In May 2012, there was a conference on the Right to Food run by Prof Sakiko Fukuda-Parr (from the New School, New York) at the University of Cape Town. The conference provided an opportunity to assess what was happening relating to the right to food in South Africa and identified several gaps that existed in this regard.
In particular, the right to food is often realized through the social security system. Thus, any litigation would have to engage with the social assistance system. The South African government provides grants to children (up to the age of 18) and older persons (from the age of 60). The disturbing problem that we noted was that if one fell between the ages of 19 and 59, there seemed to be a gap in social security provision unless one was disabled. After investigating, it was found that there was a grant called the ‘social relief of distress grant’ (SROD) available to persons in this age group for a temporary period of 3 months to address people who were in a situation of distress. If this grant were to be effective, it would possibly be able to address the gap we had noted. However, in South Africa there is currently a high rate of structural unemployment and thus the grant seemed badly designed to address continued unemployment (being available generally only for three months). It thus seemed to be focused on crisis situations rather than a situation of chronic poverty. We had also heard from many organization that the grant was not being made readily available to individuals and that it was not being implemented. If one fell between 19 and 59, the reality was that one could starve. In order to ascertain whether or not a successful legal case could be made out, it was necessary to evaluate whether poor people could in fact access the SROD grant. In order to do so, SERI together with Prof Bilchitz agreed that grass-roots research needed to be conducted. The purpose of the research was to ascertain whether poor people who were eligible for the grant were able to access it and the response of officials to prospective grantees. The research would track the position of people, their application and outcome. A researcher has been appointed and is currently conducting research.
The research is not simply an academic study. It also has the aim of helping to mobilize grass-roots community organizations behind the research. In studies of successful socio-economic rights litigation, it has often been shown that the litigation should not simply be an abstract legal challenge. It needs to build social support behind it within poor communities as well as political mobilization to be successful. SERI engaged with a community organization (Abahlali baseMjondolo) who agreed to back the project and prospective litigation. They would identify people in the age appropriate category and work with the researcher to try and secure the grant.
The research is currently being conducted and will determine the way forward in relation to this litigation.
It is too early to judge the outcome or impact of the research and prospective litigation. Nevertheless, the potential of this case is very large and this is why we believe it is worth investing in.
South African has lacked a comprehensive social assistance programme. The Social Relief of Distress grant offers the possibility of plugging the gap that exists in current provision.
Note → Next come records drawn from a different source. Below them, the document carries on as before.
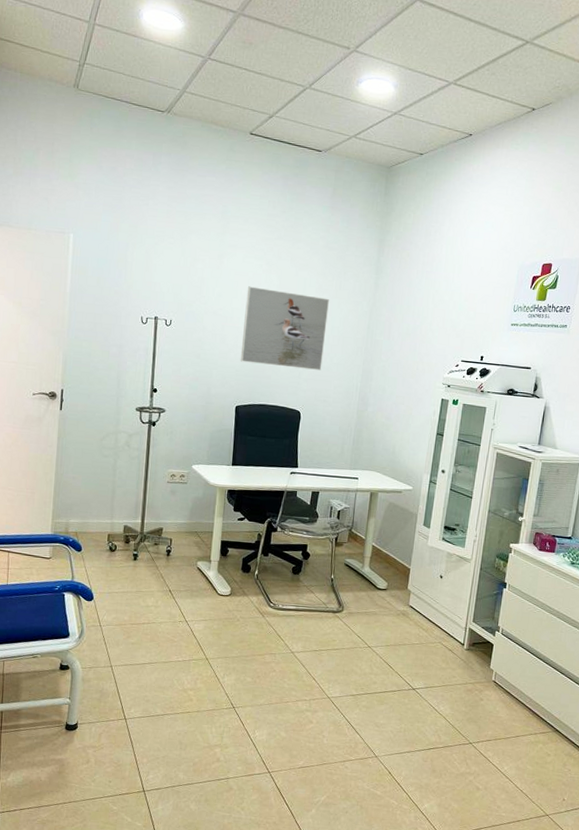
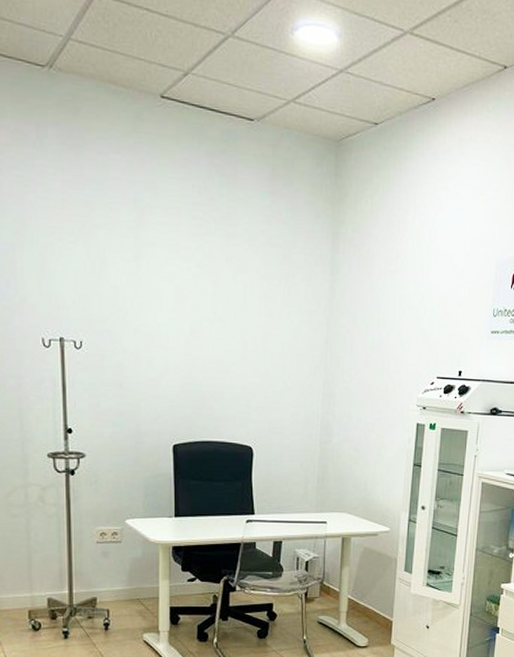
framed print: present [240,286,329,370] -> none [173,295,277,396]

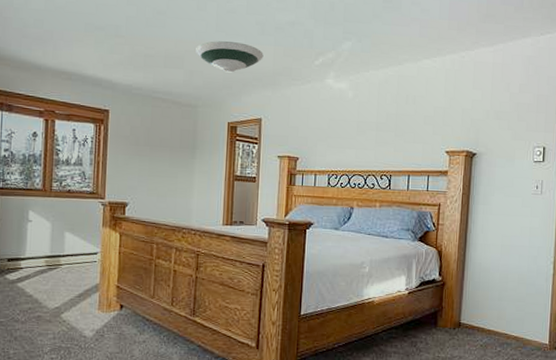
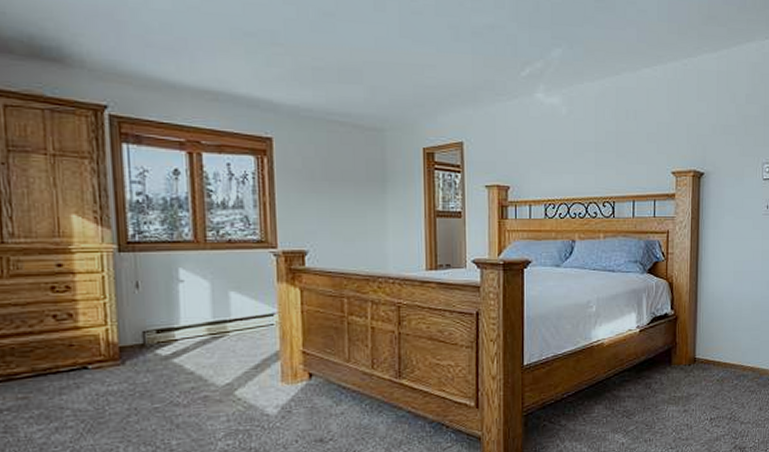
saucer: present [196,41,264,73] -> none [376,49,460,88]

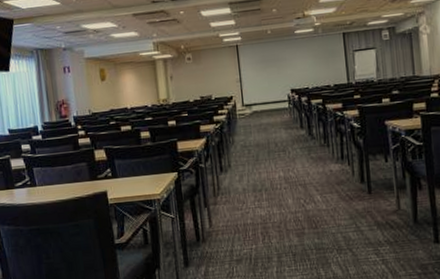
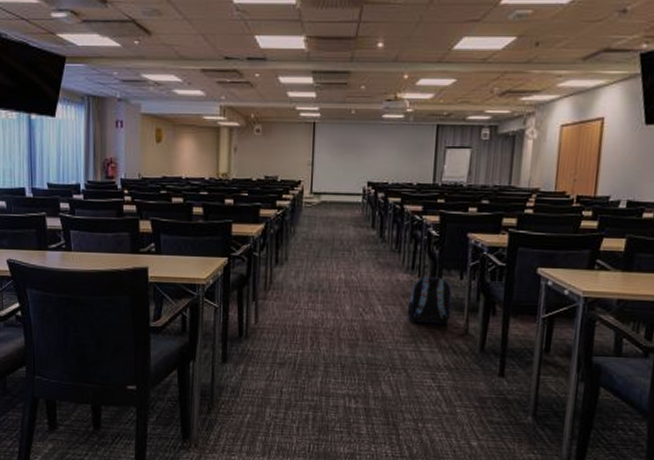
backpack: none [343,163,383,206] -> present [407,277,452,325]

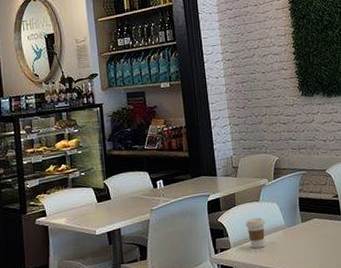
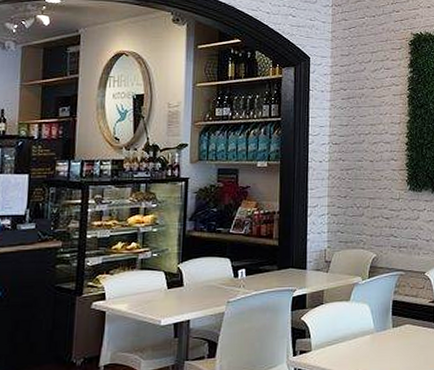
coffee cup: present [246,217,266,249] -> none [331,319,353,353]

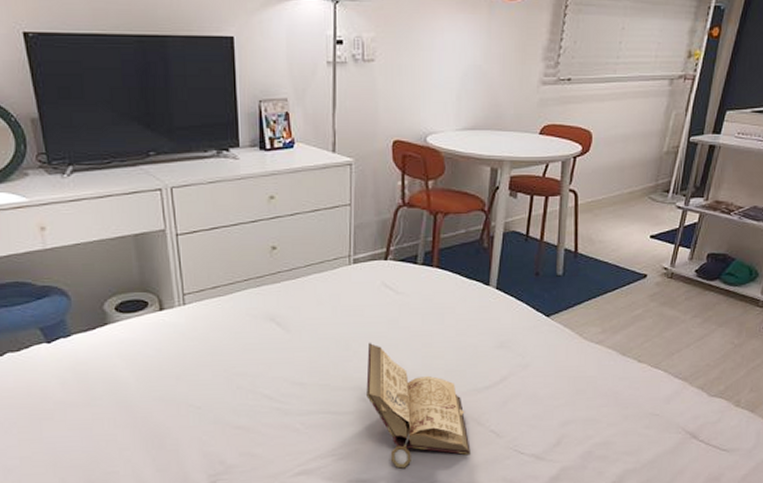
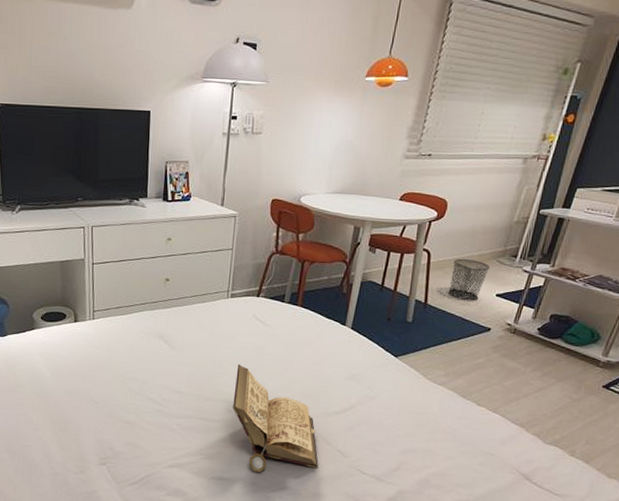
waste bin: none [600,197,643,244] -> present [448,258,491,300]

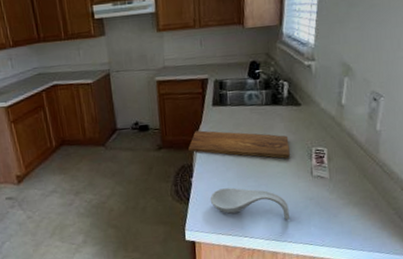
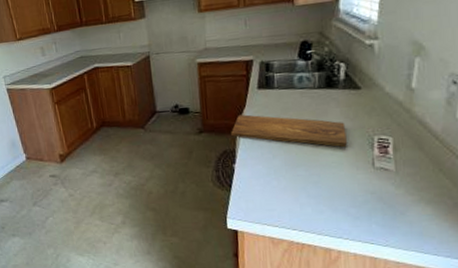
spoon rest: present [210,187,289,221] -> none [254,176,346,216]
The grant, as it is conceived is flawed in addressing the situation of people in permanent desperation. Apart from this conceptual flaw, anecdotal evidence is that the grant is not widely available. The aim of this process is to ensure either that the SROD grant is made available to all or that the courts declare the current scheme in violation of the socio-economic rights in the Constitution. Such litigation would indeed be ground-breaking in South Africa and help to establish an entitlement to a basic social minimum which would prevent people from starving in South Africa.